New high school math remedial courses
Trustees adopted three new high school remedial math courses to help students who are not prepared for standard math courses.
“I do have concerns,” said trustee Lesli Bjerke. “But I would feel okay going forward if we revisited this at the end of next year to see if we have perhaps less students than we have in the incoming year. And see how kids do in these concept classes.”
Trent Derrick, assistant superintendent secondary, said, “The data is concerning. We do think that we would like to see fewer kids enrolled in those courses.”
“In light of that, the math concept classes are more of a short-term intervention, rather than a long-term solution. We need to take a look at our sequence K-8 and why we have students entering high school not prepared to take and be successful at math 1,” he said.

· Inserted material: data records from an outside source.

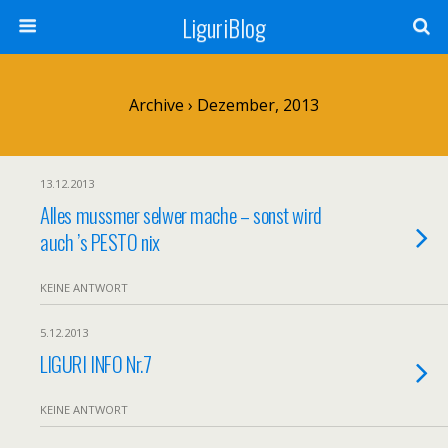
LiguriBlog
Archive › Dezember, 2013
13.12.2013
Alles mussmer selwer mache – sonst wird
auch ’s PESTO nix
KEINE ANTWORT
5.12.2013
LIGURI INFO Nr.7
KEINE ANTWORT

The beginning remedial “math 1 concepts” course is for students who might have struggled in eighth grade math or might be repeating math 1 for credit. The course grants one credit in math 1 for each semester passed. Students will master only the essential standards needed to succeed and advance to math 2, according to district documents.

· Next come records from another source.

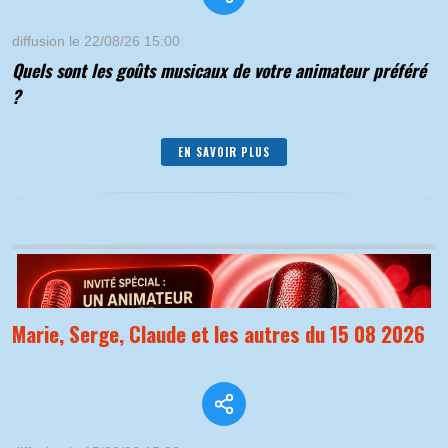
diffusion le 22/08/26 15:00
Quels sont les goûts musicaux de votre animateur préféré
?
EN SAVOIR PLUS
Marie, Serge, Claude et les autres du 15 08 2026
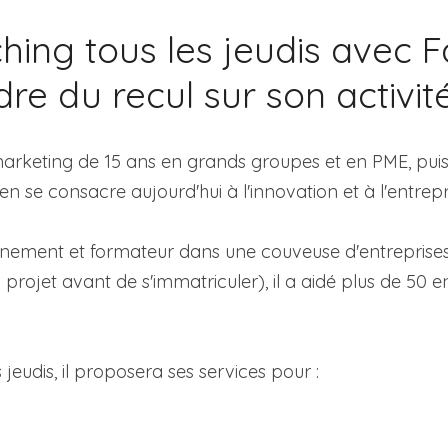
ng tous les jeudis avec Fa
re du recul sur son activité
rketing de 15 ans en grands groupes et en PME, puis
en se consacre aujourd'hui à l'innovation et à l'entrep
ment et formateur dans une couveuse d'entreprises (
projet avant de s'immatriculer), il a aidé plus de 50 e
jeudis, il proposera ses services pour :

Students have the ability to move out of the remedial track and into the standard track. Board trustees voted unanimously to accept the new courses.
During the public comment period, Erika Hayden wrote, “Please also consider how the recent implementation of new secondary math materials might be hindering student success and putting them on a path to need remedial courses like this. Instead of adding new remedial courses, how can we better support students before things get to this point?”